ASSIGNED TASK:
Copy out the data below and replace each "Versandbedingungen" with "Lieferbedingungen". Keep every other part of the data the same.

Saved entries
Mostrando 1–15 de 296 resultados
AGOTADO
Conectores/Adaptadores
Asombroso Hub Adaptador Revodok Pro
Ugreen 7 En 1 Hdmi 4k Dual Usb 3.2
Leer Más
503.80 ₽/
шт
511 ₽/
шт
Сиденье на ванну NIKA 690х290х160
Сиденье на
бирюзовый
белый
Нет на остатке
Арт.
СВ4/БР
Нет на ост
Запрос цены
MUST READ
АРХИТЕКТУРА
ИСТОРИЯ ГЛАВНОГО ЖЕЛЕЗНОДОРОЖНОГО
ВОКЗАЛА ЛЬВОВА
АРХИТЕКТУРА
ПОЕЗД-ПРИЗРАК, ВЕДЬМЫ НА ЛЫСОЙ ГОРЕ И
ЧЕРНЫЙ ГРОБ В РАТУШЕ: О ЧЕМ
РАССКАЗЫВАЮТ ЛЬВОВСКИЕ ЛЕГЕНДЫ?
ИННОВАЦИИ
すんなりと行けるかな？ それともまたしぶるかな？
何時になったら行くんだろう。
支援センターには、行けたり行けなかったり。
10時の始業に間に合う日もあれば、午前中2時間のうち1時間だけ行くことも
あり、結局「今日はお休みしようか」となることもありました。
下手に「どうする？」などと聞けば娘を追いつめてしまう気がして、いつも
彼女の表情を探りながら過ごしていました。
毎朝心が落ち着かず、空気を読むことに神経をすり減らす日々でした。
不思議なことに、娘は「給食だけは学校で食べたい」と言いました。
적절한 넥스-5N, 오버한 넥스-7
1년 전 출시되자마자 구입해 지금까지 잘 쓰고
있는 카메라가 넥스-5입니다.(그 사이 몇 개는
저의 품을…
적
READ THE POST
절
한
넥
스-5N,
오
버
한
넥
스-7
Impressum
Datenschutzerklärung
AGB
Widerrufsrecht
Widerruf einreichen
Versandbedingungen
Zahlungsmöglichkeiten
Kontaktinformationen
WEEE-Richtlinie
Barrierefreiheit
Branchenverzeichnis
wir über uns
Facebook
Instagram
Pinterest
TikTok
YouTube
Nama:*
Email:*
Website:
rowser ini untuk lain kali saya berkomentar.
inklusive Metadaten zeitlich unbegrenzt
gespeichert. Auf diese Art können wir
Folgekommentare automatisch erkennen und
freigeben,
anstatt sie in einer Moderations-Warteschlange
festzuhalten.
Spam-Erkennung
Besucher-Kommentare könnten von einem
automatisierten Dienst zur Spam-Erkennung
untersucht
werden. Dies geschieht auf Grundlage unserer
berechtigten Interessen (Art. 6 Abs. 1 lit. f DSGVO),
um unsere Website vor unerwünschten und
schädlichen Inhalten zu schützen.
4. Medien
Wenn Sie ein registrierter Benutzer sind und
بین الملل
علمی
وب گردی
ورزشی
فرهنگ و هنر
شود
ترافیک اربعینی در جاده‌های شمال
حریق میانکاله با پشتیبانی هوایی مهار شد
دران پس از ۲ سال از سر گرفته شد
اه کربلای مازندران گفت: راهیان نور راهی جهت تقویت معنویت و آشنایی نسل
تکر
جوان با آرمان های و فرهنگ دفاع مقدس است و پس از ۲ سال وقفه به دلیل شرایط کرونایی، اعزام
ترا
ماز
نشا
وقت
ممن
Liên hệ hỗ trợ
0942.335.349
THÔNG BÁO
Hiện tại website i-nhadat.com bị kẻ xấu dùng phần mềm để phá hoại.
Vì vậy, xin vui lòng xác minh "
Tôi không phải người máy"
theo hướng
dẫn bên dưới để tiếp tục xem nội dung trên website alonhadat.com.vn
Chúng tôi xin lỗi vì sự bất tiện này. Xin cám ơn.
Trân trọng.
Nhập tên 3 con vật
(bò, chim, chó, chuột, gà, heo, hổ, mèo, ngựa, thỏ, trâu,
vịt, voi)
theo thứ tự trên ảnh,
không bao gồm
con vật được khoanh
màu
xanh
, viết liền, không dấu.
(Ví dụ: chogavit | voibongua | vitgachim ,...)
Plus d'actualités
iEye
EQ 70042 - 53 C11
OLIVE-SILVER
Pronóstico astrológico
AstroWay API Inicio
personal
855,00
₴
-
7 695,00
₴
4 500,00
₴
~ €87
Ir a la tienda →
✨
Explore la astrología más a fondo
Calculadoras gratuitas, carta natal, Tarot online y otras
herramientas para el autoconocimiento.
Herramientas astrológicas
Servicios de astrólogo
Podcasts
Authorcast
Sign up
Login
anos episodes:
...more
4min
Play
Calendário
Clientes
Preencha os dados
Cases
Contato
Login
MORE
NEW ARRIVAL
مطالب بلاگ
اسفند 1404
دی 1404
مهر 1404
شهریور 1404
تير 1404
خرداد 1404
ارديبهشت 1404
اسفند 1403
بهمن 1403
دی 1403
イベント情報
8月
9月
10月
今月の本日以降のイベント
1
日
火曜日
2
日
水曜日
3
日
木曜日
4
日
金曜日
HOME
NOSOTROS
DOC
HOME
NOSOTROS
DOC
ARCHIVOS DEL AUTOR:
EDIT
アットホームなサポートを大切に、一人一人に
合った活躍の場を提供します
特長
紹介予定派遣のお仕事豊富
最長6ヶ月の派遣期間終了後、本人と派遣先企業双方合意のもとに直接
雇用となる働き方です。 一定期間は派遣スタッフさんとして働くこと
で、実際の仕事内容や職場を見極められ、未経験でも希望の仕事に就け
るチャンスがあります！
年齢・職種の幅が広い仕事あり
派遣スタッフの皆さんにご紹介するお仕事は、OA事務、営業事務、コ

COMPLETED EXERCISE:
Mostrando 1–15 de 296 resultados
AGOTADO
Conectores/Adaptadores
Asombroso Hub Adaptador Revodok Pro
Ugreen 7 En 1 Hdmi 4k Dual Usb 3.2
Leer Más
503.80 ₽/
шт
511 ₽/
шт
Сиденье на ванну NIKA 690х290х160
Сиденье на
бирюзовый
белый
Нет на остатке
Арт.
СВ4/БР
Нет на ост
Запрос цены
MUST READ
АРХИТЕКТУРА
ИСТОРИЯ ГЛАВНОГО ЖЕЛЕЗНОДОРОЖНОГО
ВОКЗАЛА ЛЬВОВА
АРХИТЕКТУРА
ПОЕЗД-ПРИЗРАК, ВЕДЬМЫ НА ЛЫСОЙ ГОРЕ И
ЧЕРНЫЙ ГРОБ В РАТУШЕ: О ЧЕМ
РАССКАЗЫВАЮТ ЛЬВОВСКИЕ ЛЕГЕНДЫ?
ИННОВАЦИИ
すんなりと行けるかな？ それともまたしぶるかな？
何時になったら行くんだろう。
支援センターには、行けたり行けなかったり。
10時の始業に間に合う日もあれば、午前中2時間のうち1時間だけ行くことも
あり、結局「今日はお休みしようか」となることもありました。
下手に「どうする？」などと聞けば娘を追いつめてしまう気がして、いつも
彼女の表情を探りながら過ごしていました。
毎朝心が落ち着かず、空気を読むことに神経をすり減らす日々でした。
不思議なことに、娘は「給食だけは学校で食べたい」と言いました。
적절한 넥스-5N, 오버한 넥스-7
1년 전 출시되자마자 구입해 지금까지 잘 쓰고
있는 카메라가 넥스-5입니다.(그 사이 몇 개는
저의 품을…
적
READ THE POST
절
한
넥
스-5N,
오
버
한
넥
스-7
Impressum
Datenschutzerklärung
AGB
Widerrufsrecht
Widerruf einreichen
Lieferbedingungen
Zahlungsmöglichkeiten
Kontaktinformationen
WEEE-Richtlinie
Barrierefreiheit
Branchenverzeichnis
wir über uns
Facebook
Instagram
Pinterest
TikTok
YouTube
Nama:*
Email:*
Website:
rowser ini untuk lain kali saya berkomentar.
inklusive Metadaten zeitlich unbegrenzt
gespeichert. Auf diese Art können wir
Folgekommentare automatisch erkennen und
freigeben,
anstatt sie in einer Moderations-Warteschlange
festzuhalten.
Spam-Erkennung
Besucher-Kommentare könnten von einem
automatisierten Dienst zur Spam-Erkennung
untersucht
werden. Dies geschieht auf Grundlage unserer
berechtigten Interessen (Art. 6 Abs. 1 lit. f DSGVO),
um unsere Website vor unerwünschten und
schädlichen Inhalten zu schützen.
4. Medien
Wenn Sie ein registrierter Benutzer sind und
بین الملل
علمی
وب گردی
ورزشی
فرهنگ و هنر
شود
ترافیک اربعینی در جاده‌های شمال
حریق میانکاله با پشتیبانی هوایی مهار شد
دران پس از ۲ سال از سر گرفته شد
اه کربلای مازندران گفت: راهیان نور راهی جهت تقویت معنویت و آشنایی نسل
تکر
جوان با آرمان های و فرهنگ دفاع مقدس است و پس از ۲ سال وقفه به دلیل شرایط کرونایی، اعزام
ترا
ماز
نشا
وقت
ممن
Liên hệ hỗ trợ
0942.335.349
THÔNG BÁO
Hiện tại website i-nhadat.com bị kẻ xấu dùng phần mềm để phá hoại.
Vì vậy, xin vui lòng xác minh "
Tôi không phải người máy"
theo hướng
dẫn bên dưới để tiếp tục xem nội dung trên website alonhadat.com.vn
Chúng tôi xin lỗi vì sự bất tiện này. Xin cám ơn.
Trân trọng.
Nhập tên 3 con vật
(bò, chim, chó, chuột, gà, heo, hổ, mèo, ngựa, thỏ, trâu,
vịt, voi)
theo thứ tự trên ảnh,
không bao gồm
con vật được khoanh
màu
xanh
, viết liền, không dấu.
(Ví dụ: chogavit | voibongua | vitgachim ,...)
Plus d'actualités
iEye
EQ 70042 - 53 C11
OLIVE-SILVER
Pronóstico astrológico
AstroWay API Inicio
personal
855,00
₴
-
7 695,00
₴
4 500,00
₴
~ €87
Ir a la tienda →
✨
Explore la astrología más a fondo
Calculadoras gratuitas, carta natal, Tarot online y otras
herramientas para el autoconocimiento.
Herramientas astrológicas
Servicios de astrólogo
Podcasts
Authorcast
Sign up
Login
anos episodes:
...more
4min
Play
Calendário
Clientes
Preencha os dados
Cases
Contato
Login
MORE
NEW ARRIVAL
مطالب بلاگ
اسفند 1404
دی 1404
مهر 1404
شهریور 1404
تير 1404
خرداد 1404
ارديبهشت 1404
اسفند 1403
بهمن 1403
دی 1403
イベント情報
8月
9月
10月
今月の本日以降のイベント
1
日
火曜日
2
日
水曜日
3
日
木曜日
4
日
金曜日
HOME
NOSOTROS
DOC
HOME
NOSOTROS
DOC
ARCHIVOS DEL AUTOR:
EDIT
アットホームなサポートを大切に、一人一人に
合った活躍の場を提供します
特長
紹介予定派遣のお仕事豊富
最長6ヶ月の派遣期間終了後、本人と派遣先企業双方合意のもとに直接
雇用となる働き方です。 一定期間は派遣スタッフさんとして働くこと
で、実際の仕事内容や職場を見極められ、未経験でも希望の仕事に就け
るチャンスがあります！
年齢・職種の幅が広い仕事あり
派遣スタッフの皆さんにご紹介するお仕事は、OA事務、営業事務、コ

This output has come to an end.